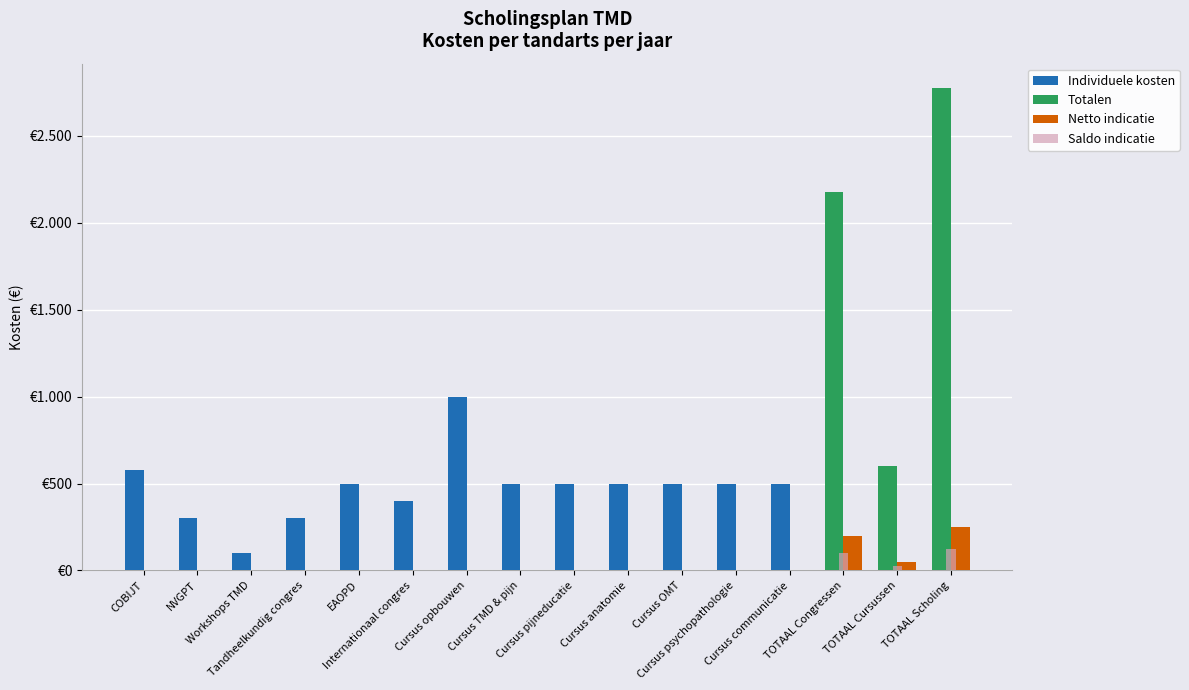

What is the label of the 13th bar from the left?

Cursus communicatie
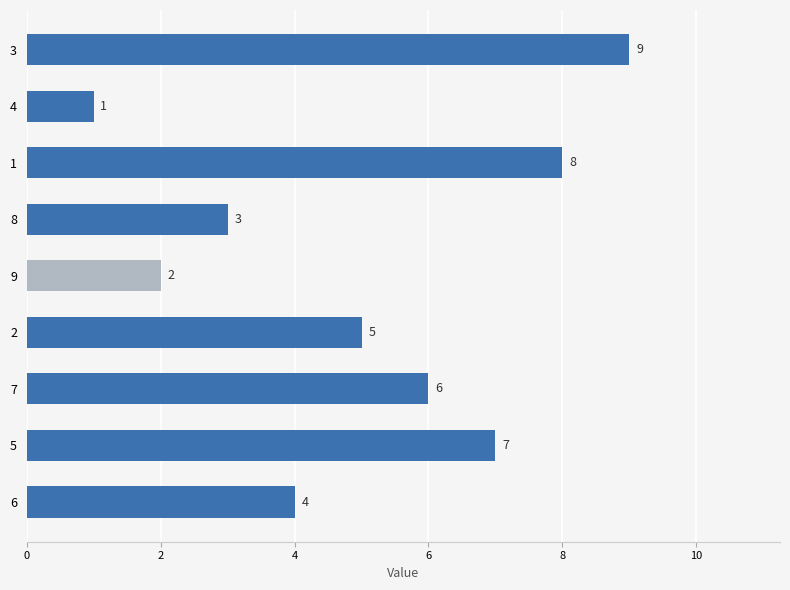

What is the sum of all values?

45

============================================================

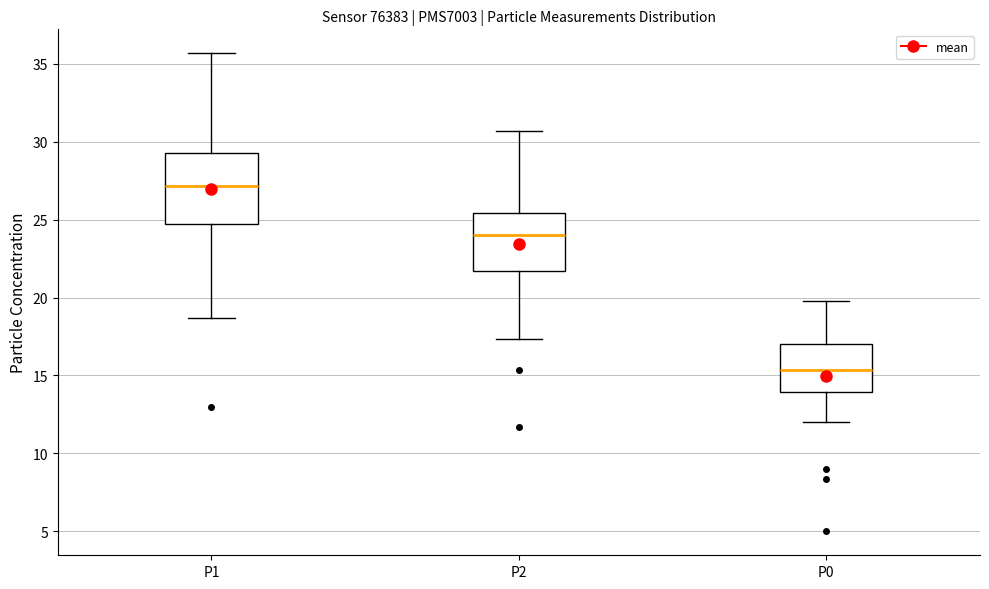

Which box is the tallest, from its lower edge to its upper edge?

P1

============================================================

**The task:** Output the lines as a Markdown table with the columns Line and Text, starting with the line containing "What is the label" and going on through the line containing "What is the sum of all values?". Number each line, skip blank lines, and leave the pictures out.

**Exercise output:**
| Line | Text |
|---|---|
| 1 | What is the label of the 13th bar from the left? |
| 2 | Cursus communicatie |
| 3 | What is the sum of all values? |